Ghazal 29, Verse 5x

{29,5x}

i.s:tilaa;haat-e asiiraan-e ta;Gaaful mat puuchh
jo girah aap nah kholii use mushkil baa;Ndhaa

1) don't ask about the terminology of the prisoners of heedlessness/listlessness!
2) the knot that they themselves didn't open-- they versified/'bound' it as 'difficult'

Notes:

i.s:tilaa;haat : 'Phrases, idioms; conventional terms, technicalities'. (Platts p.58)

 

asiir : 'Bound, tied, made captive; --s.m. Prisoner, captive'. (Platts p.55)

 

ta;Gaaful : 'Unmindfulness, heedlessness, forgetfulness, neglect, negligence, inattention, inadvertence, indifference, listlessness'. (Platts p.328)

Zamin:

He says that those who are accustomed to heedlessness/negligence have said a fine thing! --where they were unable to do some task, they have simply said that 'This is a very difficult task, who could do it?'. Here, instead of simply rejecting this, Mirza has said to those accustomed to heedlessness, that heedlessness too is one kind of simple rejection/refusal. kholnaa and baa;Ndhnaa are words that have a .zil((a with girah . (40)

Gyan Chand:

Those people who are the prey of the beloved's heedlessness/negligence-- how can their terminology be described?! That problem they're not capable of solving, they declare to be difficult. Thus they ought to reflect that if it can't be solved by them, it's still not necessary that it will be difficult for other people. For example, a knot is before them: how might the beloved's attention be obtained? Now since they themselves are incapable of this, they will say that to obtain the beloved's attention is extremely difficult. Although how many people must there be to whom the beloved pays attention, and for them this problem is not difficult!

If this verse be taken with regard to the Divine, then the meaning will be more appropriate. Man is the prey of the heedlessness of the True Beloved. He can't see the truth of the world; thus he declares it to be difficult. If he were not deprived of the affection of the Beloved, then insight into the Truth would not be difficult.

== Gyan Chand, p. 77

FWP:

SETS == INEXPRESSIBILITY; IZAFAT; POETRY
BONDAGE: {1,5}

For background see S. R. Faruqi's choices. For more on Ghalib's unpublished verses, see the discussion in {4,8x}.

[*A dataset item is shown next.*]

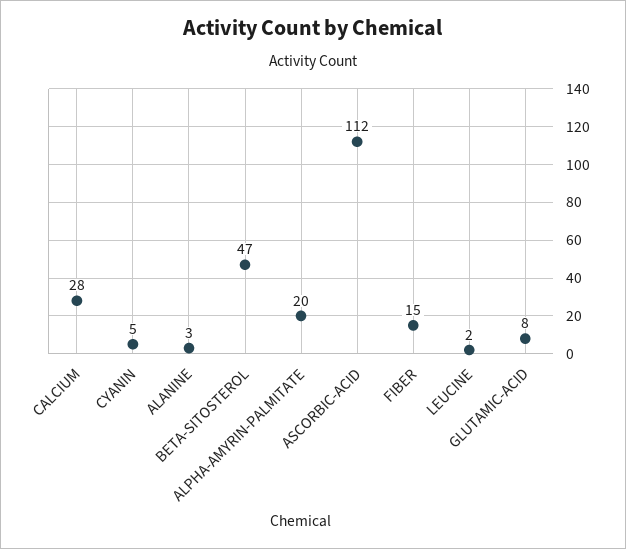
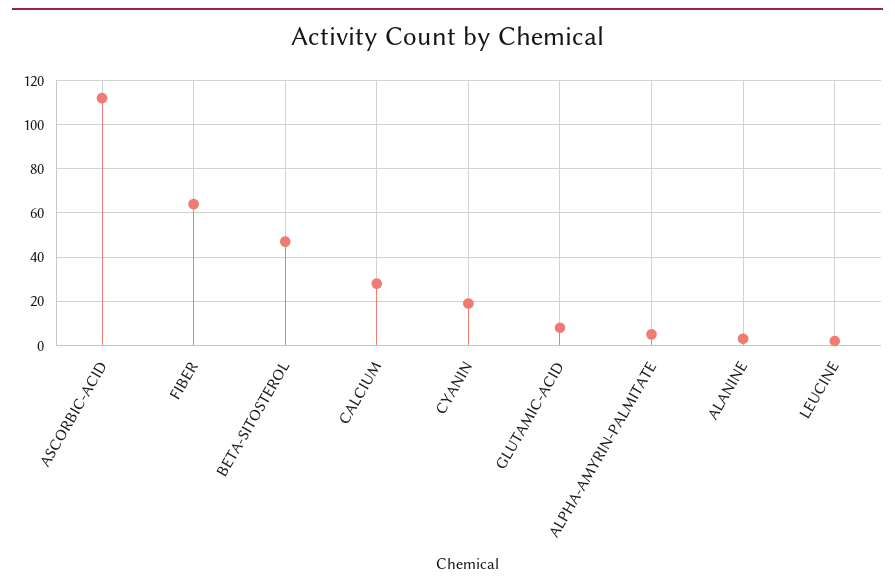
CYANIN: 5 -> 20
ALPHA-AMYRIN-PALMITATE: 20 -> 5
FIBER: 15 -> 65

Of course these prisoners could be those who have been worn down by the heedlessness and negligence of the beloved, and have been left so feeble that they're incapable not only of solving problems, but even of assessing the problems to be solved. This is Gyan Chand's reading.

But if we assume that the beloved's 'heedlessness' and 'negligence' have included a failure to 'tie up' [baa;Ndhnaa] her prisoners properly, then new possibilities appear; suddenly we have real connection between the lines. Now we realize that the prisoners are also so devoted to her, and/or so mesmerized by her beauty (like deer in the headlights), that even though she hardly bothers to tie them up, they themselves are eager collaborators: they don't even try to untie themselves, they hasten to declare the knot too 'difficult'.

Equally compellingly, in a marvelous show of the versatility of the i.zaafat , they could just as well be prisoners 'of' an 'indifference, listlessness' of their own. For the verse doesn't say it's a knot that they 'couldn't' open, but that it's a knot that they 'didn't' open [nah kholii]. And of course, this knot could be part of the fastenings of the cords or bonds that make them 'prisoners' in the first place. So perhaps, in their listlessness and languour, they don't even care about escaping at all? As an excuse for not opening the knot (as perhaps they could perfectly well do), they claim that it's so very 'difficult'.

And as an additional layer of enjoyable complexity, these prisoners are poets-- we are learning about their technical terminology [i.s:tilaa;haat], and about how they versify-- literally (and so appropriately) 'bind'-- words into metrical lines.

For more on 'knot' verses, see {8,2}.

Note for grammar fans: The grammar of the second line must be something like jo girah kih unho;N ne apne aap nah kholii , with the subject colloquially omitted, to make the sense of it work.